____ Source information

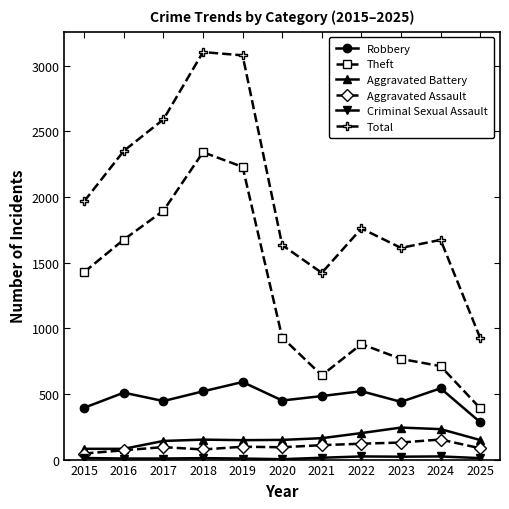

What is the sum of all Robbery values?

5185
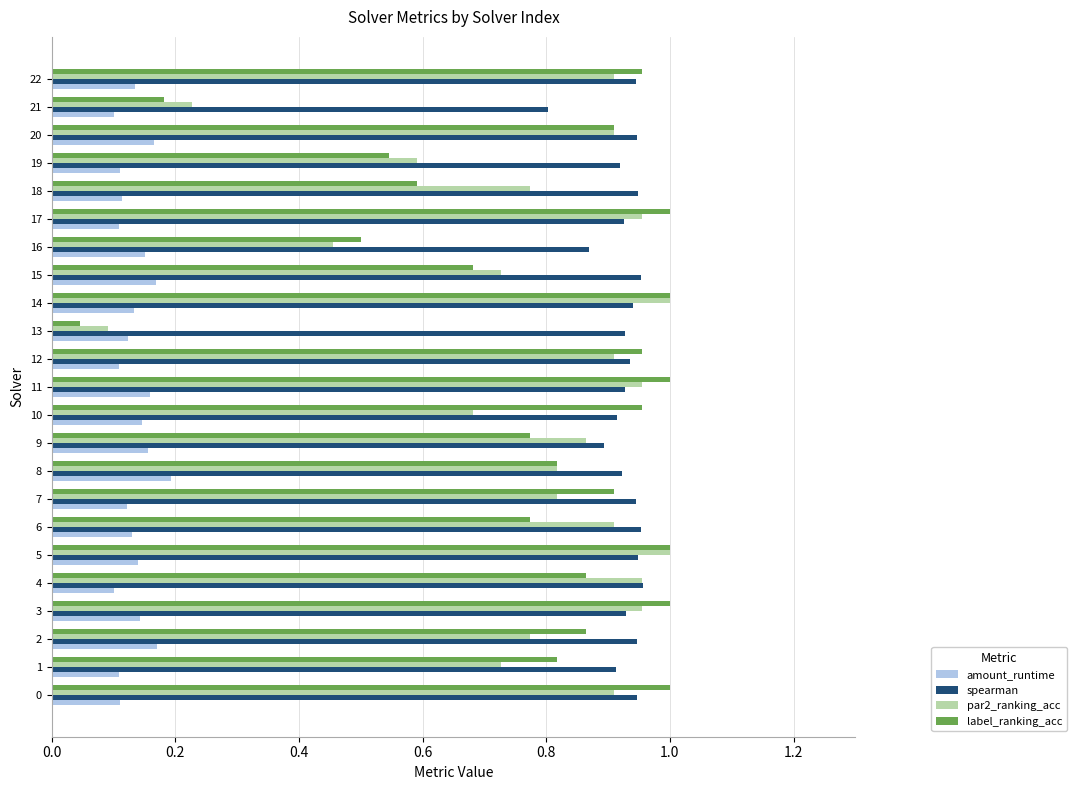

Where is par2_ranking_acc nearest to the value 0?

13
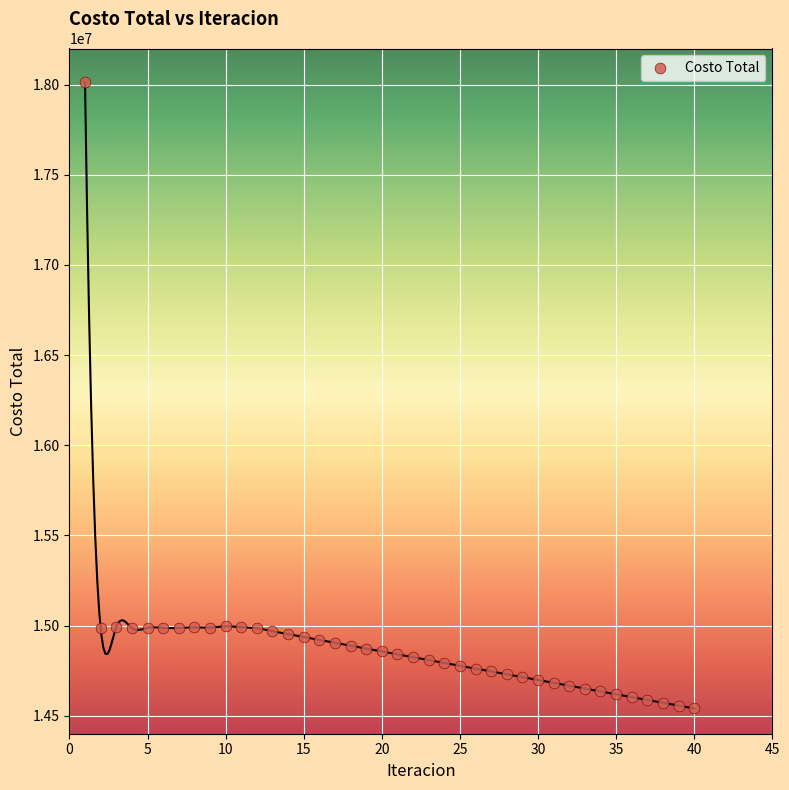

What is the range of X values (max minus min)?

39.0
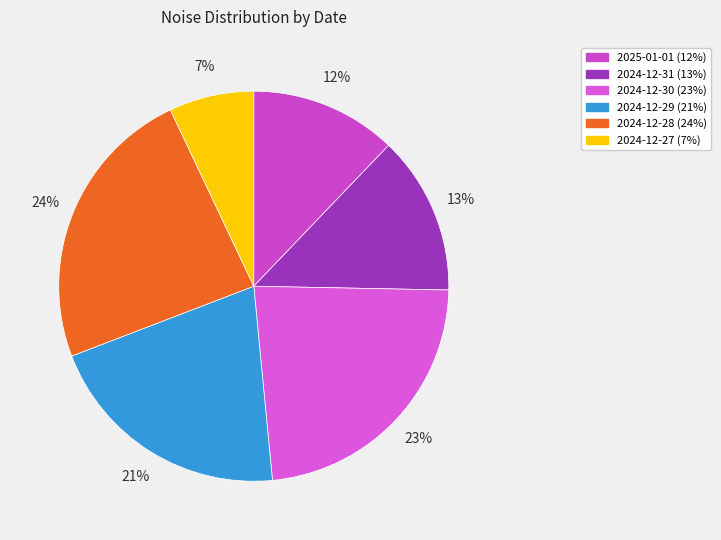

Does 2025-01-01 account for over 50% of the chart?

No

________

Exercise brief →
Reproduce each of the items above verbatim, line for line, omitting the pictures from your reply.

Answer to this task →
What is the sum of all Robbery values?

5185

Where is par2_ranking_acc nearest to the value 0?

13

What is the range of X values (max minus min)?

39.0

Does 2025-01-01 account for over 50% of the chart?

No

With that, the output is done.